I was a big lad and in the theatre they needed big lads to pull on all the ropes because there was no electrical systems - it was rather like working on a sailing ship, all hemp lines and pulleys. When West Side Story came out on tour for the first time I became fly master. There were no moving sets, it was all flown. Nobody had ever put this show on lines before, but I devised it. There was something called the "Krupke" flat which weighed three tons. Initially we couldn't get it an inch off the floor, let alone fly it. We ended up with 18 men pulling on ropes, it was very dangerous because there were no safety systems. If somebody had lost their grip it would have come down like a guillotine and chopped the actors in half.

I was just 17 and running this team - all of whom were older than me. That's always been the case until recently. Now I'm so old it's not possible to be older. Always volunteer, never take no for an answer, never assume that something will work - so always check and never expect gratitude; are other important lessons from my time at the Hippodrome. Now it's my advice for success in broadcasting and I suspect they are rules for life. I was ready to do anything because that's the way you discover new things, and when they want to get rid of six out of seven, you're the only one left because you're always ready to go the extra mile. I'm always up for it. I've had such an eclectic career because I'll volunteer for anything.

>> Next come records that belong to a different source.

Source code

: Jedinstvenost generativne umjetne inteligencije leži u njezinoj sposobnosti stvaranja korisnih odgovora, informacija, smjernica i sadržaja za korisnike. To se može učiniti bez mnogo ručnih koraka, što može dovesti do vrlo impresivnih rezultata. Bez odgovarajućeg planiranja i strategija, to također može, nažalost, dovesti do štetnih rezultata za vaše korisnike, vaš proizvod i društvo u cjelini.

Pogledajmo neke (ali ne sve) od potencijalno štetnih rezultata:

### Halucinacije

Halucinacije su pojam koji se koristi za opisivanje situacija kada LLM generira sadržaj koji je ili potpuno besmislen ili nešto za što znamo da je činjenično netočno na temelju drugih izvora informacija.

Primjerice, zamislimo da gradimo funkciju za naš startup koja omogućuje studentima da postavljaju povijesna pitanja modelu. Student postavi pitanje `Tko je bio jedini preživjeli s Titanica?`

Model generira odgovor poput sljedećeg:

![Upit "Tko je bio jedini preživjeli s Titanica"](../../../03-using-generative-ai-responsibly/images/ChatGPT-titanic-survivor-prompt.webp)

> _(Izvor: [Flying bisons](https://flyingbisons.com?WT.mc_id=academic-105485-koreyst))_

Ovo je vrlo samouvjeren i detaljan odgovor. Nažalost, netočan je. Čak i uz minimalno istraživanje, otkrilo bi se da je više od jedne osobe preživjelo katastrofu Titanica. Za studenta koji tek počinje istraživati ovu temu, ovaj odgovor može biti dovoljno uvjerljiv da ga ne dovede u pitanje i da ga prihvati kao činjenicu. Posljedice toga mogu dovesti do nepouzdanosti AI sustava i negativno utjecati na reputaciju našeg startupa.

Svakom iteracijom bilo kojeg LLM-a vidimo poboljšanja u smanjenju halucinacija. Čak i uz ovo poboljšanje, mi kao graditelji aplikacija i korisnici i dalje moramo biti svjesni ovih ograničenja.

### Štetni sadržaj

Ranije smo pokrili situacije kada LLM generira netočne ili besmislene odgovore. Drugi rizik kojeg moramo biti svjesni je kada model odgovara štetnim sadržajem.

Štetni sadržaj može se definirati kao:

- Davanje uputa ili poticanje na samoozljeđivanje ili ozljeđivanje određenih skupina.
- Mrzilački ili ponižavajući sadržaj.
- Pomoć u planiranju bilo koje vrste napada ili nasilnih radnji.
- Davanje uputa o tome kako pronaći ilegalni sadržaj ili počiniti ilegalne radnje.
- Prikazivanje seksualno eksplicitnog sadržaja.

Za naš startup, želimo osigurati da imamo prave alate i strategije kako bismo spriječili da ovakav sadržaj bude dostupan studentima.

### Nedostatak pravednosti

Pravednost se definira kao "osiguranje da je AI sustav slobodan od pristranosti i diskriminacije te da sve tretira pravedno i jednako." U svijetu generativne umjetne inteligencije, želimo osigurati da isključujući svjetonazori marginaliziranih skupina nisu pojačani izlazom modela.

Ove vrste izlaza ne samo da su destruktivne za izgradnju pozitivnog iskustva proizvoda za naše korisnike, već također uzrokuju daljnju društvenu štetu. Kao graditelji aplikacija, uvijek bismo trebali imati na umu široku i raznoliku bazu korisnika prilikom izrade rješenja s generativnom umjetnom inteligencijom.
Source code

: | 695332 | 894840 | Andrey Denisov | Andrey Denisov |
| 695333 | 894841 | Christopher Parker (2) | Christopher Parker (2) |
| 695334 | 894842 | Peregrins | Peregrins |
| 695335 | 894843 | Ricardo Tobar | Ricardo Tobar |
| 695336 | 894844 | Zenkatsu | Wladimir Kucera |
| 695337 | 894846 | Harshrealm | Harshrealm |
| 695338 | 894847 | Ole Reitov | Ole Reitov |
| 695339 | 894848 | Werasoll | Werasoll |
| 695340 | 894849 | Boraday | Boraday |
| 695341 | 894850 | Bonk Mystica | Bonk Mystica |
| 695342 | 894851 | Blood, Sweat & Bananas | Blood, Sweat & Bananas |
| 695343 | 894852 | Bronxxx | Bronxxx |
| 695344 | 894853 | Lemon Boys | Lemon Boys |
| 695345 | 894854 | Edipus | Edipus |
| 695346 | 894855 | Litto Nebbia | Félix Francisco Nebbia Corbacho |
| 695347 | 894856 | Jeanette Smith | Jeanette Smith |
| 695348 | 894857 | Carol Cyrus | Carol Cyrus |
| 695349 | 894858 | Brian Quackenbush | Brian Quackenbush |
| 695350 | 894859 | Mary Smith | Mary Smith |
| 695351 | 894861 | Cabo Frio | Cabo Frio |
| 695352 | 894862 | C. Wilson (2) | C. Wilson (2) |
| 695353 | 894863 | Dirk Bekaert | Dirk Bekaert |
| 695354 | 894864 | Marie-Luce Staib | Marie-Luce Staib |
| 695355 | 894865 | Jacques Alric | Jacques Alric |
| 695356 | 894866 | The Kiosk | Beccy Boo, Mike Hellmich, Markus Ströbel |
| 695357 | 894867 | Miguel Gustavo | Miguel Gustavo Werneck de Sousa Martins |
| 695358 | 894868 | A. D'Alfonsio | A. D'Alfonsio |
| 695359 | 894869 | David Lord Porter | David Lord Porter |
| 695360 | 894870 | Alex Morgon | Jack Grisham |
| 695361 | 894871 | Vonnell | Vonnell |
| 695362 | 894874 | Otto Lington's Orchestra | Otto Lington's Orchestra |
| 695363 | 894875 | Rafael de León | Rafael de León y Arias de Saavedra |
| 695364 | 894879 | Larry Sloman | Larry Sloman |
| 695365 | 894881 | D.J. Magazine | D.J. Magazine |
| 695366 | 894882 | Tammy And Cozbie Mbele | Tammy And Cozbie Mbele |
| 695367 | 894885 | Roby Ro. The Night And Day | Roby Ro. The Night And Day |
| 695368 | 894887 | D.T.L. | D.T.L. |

That year was a definitive time for me. In my internal image I'm still 17 and I have to keep reminding myself that I'm not. I still instinctively refer to adults and forget that I'm nearly 60 and a grandfather. What's happened to me, which is quite extraordinary, is that I found myself joining what at the time was a vaguely eccentric end of public life, entertainment, but in the 35 years I've been in it, it has turned into the largest single economic and intellectual force in the world.

The electronic media has taken me from the edge to the centre of the world. I've been surfing along on this wave without really noticing, and now I've found myself on the beach - but it's been a hell of a ride. I'm stepping down from my day job as programme controller of Classic FM. It's a health issue. Not that I've gone gaga, or am not of any use to anybody. Three serious doctors have said, "If you want to live much longer, stop now." So what do you do? It's difficult to quit when I'm always volunteering, and don't ask me what it's like because I don't know yet. I'm not off the train yet - but somebody's pulled the communication cord. It's life, I don't believe it goes on forever. I'm very content with things. I'm enormously grateful for what I've had, done, been and seen. I'm a Muslim and we are taught to accept the will of God, which helps to take the downhill as well as the uphill. I don't mean that I am a deeply, warmly spiritual person but I am at peace with myself about slowing down. As Gandhi said: "It's better to light one small candle than to rail against the dark." That's my view too, and I hope I've lit a small candle or even two.

Michael Barry will continue to broadcast his daily recipes on Classic FM at 10.35am.